Recorded data>
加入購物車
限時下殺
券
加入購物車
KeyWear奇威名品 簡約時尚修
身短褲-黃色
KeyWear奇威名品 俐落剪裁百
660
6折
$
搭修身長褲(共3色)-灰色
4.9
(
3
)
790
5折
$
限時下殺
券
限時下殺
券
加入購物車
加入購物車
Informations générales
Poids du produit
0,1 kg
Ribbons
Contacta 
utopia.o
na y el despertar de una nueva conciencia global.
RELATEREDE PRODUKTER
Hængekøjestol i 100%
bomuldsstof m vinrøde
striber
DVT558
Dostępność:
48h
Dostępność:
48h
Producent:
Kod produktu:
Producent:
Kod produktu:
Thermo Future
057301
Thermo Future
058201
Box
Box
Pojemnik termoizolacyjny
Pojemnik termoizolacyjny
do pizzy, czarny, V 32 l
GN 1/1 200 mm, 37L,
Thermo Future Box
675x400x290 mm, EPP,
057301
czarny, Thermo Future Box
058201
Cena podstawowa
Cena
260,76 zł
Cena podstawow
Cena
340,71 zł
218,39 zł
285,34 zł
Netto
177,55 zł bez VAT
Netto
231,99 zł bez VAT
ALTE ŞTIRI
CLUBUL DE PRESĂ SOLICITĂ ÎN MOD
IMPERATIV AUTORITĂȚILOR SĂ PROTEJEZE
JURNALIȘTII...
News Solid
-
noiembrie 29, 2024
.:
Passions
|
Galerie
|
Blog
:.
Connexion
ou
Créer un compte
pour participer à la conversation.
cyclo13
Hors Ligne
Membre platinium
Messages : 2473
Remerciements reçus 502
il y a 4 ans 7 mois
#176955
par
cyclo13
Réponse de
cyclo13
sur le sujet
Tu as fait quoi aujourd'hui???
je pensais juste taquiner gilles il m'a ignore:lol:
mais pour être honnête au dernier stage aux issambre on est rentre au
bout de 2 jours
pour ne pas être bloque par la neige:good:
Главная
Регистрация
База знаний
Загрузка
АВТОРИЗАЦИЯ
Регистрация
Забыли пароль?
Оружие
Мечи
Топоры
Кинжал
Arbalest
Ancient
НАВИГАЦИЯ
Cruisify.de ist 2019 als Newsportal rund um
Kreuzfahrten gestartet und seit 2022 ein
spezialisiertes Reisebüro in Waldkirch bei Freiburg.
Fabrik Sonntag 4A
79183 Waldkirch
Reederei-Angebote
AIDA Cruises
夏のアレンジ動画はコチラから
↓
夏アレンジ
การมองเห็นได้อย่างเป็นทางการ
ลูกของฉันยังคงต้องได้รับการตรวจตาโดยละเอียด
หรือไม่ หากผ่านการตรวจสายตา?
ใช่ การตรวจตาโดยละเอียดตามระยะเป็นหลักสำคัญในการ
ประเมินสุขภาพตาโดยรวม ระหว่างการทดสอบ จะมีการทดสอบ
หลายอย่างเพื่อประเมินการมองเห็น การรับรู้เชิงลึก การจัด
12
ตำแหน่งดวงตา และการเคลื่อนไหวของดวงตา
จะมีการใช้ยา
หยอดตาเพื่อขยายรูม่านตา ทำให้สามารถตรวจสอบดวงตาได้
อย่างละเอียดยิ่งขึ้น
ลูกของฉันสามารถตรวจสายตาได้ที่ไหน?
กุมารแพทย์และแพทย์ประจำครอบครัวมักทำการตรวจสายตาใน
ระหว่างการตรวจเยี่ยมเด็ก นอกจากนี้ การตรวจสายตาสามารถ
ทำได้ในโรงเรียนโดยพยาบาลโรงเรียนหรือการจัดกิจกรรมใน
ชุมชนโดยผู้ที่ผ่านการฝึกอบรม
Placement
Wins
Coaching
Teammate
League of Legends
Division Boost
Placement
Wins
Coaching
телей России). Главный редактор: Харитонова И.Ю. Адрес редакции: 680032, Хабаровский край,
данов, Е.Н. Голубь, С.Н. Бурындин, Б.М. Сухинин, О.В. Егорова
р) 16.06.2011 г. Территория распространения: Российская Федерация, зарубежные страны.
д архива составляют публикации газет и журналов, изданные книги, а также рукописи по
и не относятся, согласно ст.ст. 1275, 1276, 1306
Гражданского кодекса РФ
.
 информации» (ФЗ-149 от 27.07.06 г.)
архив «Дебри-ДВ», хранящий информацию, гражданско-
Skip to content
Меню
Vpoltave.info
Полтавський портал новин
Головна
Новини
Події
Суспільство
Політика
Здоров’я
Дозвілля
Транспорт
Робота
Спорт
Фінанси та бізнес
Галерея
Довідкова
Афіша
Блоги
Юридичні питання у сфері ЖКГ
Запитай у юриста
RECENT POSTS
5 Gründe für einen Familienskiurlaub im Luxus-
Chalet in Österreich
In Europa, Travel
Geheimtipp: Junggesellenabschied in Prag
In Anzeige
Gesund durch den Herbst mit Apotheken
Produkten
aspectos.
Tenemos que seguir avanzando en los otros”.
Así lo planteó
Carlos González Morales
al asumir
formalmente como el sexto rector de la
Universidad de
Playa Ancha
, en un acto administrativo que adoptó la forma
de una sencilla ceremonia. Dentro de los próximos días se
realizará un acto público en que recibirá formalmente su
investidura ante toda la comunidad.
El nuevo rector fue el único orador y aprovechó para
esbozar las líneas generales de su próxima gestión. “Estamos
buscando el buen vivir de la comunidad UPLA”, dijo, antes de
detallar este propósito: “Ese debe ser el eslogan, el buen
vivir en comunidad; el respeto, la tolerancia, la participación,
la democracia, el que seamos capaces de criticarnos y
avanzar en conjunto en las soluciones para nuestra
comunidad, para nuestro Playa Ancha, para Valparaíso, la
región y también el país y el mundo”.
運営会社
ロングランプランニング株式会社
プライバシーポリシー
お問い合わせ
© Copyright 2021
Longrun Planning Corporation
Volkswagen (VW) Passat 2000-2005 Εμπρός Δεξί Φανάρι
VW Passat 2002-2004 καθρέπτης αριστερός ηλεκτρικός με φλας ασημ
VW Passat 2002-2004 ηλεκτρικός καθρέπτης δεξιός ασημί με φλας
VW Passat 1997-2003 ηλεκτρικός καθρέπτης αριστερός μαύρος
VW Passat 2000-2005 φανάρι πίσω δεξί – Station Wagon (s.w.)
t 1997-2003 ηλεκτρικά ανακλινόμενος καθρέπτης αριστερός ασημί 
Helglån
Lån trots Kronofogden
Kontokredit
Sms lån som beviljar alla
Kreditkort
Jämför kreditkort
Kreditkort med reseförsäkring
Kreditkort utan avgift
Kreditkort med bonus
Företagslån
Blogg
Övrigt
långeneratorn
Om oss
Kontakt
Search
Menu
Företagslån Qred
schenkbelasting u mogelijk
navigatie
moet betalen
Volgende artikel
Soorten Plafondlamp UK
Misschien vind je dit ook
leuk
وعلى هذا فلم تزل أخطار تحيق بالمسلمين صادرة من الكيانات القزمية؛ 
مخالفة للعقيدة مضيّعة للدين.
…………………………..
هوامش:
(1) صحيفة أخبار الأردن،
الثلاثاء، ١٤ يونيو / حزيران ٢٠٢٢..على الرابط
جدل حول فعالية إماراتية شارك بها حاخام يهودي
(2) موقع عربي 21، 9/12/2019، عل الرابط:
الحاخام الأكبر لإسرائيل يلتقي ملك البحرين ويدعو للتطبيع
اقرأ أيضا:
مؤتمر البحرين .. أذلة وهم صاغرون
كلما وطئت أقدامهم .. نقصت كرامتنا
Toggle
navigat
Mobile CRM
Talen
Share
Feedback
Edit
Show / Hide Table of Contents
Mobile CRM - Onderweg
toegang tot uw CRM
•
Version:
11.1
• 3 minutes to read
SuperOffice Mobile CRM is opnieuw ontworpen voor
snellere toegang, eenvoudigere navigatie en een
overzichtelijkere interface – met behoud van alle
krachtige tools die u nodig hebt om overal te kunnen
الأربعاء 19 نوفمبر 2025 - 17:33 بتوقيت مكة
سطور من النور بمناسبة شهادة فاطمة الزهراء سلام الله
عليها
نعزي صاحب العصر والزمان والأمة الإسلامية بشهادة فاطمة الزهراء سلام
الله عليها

Task goal> Copy out all lines of the material containing the word "البحرين".

The completed task>
الحاخام الأكبر لإسرائيل يلتقي ملك البحرين ويدعو للتطبيع
مؤتمر البحرين .. أذلة وهم صاغرون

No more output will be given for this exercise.